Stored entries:

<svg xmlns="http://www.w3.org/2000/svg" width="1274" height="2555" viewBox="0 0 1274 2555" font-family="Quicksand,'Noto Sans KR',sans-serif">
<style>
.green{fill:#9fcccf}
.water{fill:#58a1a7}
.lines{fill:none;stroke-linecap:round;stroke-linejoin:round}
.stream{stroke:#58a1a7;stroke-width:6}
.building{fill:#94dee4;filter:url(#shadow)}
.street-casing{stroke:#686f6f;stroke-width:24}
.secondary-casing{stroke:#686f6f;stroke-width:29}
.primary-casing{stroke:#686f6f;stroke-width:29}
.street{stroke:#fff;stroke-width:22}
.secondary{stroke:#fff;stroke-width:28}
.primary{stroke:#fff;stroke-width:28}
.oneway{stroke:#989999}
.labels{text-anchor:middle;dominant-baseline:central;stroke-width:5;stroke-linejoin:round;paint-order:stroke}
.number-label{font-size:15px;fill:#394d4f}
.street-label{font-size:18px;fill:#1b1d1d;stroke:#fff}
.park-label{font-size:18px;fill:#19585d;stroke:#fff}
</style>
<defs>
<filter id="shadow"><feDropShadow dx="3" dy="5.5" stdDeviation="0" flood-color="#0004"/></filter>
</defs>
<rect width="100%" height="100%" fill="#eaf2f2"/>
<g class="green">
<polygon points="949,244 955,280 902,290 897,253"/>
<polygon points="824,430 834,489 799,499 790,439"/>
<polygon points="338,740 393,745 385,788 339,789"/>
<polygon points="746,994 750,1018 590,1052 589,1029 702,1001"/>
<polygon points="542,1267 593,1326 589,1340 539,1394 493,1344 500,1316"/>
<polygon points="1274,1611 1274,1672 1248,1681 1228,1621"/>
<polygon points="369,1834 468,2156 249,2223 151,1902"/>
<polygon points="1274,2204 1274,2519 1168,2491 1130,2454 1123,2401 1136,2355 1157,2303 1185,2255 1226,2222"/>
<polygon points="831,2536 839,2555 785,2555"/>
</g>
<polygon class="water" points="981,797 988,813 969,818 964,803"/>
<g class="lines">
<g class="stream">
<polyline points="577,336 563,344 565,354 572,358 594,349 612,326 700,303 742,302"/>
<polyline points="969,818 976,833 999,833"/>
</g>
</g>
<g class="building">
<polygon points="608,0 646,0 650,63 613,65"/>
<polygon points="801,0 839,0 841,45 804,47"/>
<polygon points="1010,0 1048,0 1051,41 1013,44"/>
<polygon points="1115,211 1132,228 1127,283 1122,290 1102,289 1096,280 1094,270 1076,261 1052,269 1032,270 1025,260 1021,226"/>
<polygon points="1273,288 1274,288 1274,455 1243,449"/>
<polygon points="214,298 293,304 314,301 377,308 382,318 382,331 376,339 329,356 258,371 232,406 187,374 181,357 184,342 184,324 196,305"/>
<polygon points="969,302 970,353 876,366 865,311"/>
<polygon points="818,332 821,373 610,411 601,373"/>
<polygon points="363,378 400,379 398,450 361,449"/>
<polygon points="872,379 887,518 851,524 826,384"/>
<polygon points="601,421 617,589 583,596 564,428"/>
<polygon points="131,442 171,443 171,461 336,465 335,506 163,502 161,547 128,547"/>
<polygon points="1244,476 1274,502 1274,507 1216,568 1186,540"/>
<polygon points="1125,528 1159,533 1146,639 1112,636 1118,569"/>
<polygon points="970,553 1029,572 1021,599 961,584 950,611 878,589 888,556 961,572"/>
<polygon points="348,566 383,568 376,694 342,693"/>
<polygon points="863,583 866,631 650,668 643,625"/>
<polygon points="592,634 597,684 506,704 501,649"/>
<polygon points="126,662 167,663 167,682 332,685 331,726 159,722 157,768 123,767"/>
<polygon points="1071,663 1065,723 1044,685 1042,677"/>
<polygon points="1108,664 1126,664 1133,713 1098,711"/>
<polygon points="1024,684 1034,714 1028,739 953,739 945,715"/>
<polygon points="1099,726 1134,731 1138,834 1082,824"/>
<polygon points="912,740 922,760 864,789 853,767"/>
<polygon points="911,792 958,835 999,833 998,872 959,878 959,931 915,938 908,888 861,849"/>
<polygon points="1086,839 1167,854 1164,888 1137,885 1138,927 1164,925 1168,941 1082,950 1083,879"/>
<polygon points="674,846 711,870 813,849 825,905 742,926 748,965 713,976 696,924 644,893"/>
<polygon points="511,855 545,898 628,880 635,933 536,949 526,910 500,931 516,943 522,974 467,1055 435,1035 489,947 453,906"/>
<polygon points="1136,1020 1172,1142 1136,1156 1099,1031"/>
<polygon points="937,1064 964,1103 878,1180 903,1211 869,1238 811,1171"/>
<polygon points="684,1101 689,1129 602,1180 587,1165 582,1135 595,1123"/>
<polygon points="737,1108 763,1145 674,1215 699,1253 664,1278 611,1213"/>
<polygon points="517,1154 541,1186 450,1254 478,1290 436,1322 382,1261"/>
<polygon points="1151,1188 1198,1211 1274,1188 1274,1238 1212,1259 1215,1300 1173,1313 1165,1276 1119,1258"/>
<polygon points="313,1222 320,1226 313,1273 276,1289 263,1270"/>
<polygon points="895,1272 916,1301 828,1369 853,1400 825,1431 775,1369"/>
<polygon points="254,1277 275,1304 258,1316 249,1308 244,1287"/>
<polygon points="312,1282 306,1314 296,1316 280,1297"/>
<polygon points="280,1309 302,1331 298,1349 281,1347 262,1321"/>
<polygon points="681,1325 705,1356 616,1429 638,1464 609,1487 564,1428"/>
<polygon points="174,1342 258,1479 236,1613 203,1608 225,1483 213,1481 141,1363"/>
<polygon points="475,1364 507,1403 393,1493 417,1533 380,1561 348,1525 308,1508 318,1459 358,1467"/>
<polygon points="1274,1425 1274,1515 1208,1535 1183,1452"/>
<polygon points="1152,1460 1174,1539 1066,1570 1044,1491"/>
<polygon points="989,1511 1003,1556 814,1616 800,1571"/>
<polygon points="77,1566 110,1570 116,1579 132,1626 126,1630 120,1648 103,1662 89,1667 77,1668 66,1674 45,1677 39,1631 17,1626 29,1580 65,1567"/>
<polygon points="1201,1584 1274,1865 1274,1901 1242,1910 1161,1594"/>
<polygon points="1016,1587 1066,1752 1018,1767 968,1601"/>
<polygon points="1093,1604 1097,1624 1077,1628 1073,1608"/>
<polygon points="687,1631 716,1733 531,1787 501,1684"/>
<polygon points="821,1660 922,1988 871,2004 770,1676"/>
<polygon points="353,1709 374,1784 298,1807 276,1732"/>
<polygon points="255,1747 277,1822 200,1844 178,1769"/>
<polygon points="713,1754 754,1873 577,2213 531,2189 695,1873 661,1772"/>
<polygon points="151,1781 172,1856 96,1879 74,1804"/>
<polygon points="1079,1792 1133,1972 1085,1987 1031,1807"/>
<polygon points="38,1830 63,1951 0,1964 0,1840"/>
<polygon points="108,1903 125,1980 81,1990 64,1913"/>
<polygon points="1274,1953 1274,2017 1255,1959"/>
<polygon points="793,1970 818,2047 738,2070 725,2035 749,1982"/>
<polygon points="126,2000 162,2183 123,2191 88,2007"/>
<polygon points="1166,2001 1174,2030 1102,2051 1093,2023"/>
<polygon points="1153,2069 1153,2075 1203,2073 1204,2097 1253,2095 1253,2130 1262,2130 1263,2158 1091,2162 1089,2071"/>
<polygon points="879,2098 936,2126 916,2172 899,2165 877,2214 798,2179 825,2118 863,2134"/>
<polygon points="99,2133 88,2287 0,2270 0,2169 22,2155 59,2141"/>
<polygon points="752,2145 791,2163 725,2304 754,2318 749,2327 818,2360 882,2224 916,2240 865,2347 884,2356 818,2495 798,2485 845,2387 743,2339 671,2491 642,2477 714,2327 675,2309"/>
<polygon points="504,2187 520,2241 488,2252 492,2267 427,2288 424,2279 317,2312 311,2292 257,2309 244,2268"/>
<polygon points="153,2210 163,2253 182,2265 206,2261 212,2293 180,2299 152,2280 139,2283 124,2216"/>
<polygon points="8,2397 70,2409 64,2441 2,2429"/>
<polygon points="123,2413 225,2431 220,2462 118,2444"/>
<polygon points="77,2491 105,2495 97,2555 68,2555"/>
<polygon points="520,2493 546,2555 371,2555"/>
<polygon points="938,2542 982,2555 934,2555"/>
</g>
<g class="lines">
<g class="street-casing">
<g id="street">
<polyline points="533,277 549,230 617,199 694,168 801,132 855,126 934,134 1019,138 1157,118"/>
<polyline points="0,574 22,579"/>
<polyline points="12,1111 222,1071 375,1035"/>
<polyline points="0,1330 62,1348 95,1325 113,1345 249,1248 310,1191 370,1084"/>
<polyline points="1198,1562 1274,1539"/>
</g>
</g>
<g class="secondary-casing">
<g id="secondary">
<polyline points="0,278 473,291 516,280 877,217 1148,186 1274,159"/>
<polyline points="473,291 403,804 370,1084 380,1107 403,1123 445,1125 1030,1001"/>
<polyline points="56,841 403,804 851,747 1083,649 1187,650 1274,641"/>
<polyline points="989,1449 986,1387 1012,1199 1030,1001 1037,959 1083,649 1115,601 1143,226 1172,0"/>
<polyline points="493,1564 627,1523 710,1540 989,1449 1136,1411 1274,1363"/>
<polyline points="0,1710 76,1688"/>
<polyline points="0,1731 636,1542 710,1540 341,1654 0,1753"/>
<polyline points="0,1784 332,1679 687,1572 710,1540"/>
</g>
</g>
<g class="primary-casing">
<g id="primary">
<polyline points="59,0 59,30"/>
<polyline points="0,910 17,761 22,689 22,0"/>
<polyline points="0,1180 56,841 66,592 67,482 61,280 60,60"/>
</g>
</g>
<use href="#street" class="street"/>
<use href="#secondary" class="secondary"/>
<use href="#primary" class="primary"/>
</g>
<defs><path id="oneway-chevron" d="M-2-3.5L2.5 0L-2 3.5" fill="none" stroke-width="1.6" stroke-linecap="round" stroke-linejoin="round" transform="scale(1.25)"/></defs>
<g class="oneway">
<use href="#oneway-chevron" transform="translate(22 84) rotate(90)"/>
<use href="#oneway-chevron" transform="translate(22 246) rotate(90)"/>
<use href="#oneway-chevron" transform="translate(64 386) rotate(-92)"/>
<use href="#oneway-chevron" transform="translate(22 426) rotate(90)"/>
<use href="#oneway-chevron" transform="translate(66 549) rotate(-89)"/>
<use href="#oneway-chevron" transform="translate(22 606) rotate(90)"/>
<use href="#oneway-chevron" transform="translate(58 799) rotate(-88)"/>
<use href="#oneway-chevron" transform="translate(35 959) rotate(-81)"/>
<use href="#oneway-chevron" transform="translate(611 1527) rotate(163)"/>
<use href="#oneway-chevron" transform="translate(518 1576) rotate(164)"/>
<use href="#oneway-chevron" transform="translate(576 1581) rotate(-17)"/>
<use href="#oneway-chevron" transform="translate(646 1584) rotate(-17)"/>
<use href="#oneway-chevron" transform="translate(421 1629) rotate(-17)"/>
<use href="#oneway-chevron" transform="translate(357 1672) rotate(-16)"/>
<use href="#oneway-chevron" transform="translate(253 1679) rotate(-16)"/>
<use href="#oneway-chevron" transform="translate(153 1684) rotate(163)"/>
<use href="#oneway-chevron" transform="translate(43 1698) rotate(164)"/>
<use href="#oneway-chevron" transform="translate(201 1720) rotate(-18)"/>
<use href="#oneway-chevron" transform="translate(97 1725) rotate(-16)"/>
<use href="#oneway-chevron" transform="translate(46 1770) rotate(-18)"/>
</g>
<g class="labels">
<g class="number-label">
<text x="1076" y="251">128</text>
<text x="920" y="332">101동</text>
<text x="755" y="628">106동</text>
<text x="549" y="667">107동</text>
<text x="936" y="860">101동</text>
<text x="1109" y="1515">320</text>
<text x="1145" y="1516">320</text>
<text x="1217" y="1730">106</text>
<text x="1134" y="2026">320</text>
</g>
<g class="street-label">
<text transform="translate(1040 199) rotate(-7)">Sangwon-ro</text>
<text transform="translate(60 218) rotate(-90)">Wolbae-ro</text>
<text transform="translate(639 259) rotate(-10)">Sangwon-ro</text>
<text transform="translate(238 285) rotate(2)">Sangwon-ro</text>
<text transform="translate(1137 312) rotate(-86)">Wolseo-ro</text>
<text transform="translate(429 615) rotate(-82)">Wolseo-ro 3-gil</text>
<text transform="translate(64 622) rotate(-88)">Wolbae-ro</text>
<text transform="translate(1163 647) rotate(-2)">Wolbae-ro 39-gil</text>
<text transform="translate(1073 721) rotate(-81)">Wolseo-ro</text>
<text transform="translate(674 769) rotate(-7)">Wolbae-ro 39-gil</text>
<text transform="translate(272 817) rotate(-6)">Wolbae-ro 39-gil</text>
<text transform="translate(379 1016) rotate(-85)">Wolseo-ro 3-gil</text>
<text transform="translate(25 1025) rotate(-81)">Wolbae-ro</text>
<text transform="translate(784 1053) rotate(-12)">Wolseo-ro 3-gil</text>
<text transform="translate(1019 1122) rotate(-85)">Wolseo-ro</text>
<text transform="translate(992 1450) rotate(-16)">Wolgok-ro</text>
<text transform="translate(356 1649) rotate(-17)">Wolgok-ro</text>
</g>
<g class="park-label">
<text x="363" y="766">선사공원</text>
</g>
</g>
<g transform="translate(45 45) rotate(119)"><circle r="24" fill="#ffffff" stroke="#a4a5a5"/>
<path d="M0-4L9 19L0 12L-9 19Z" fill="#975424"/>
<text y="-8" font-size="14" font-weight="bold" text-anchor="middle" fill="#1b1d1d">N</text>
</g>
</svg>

*What you should do*:
Where in the entries above does the word "labels" appear? Copy each line that has it.

*Output for this exercise*:
.labels{text-anchor:middle;dominant-baseline:central;stroke-width:5;stroke-linejoin:round;paint-order:stroke}
<g class="labels">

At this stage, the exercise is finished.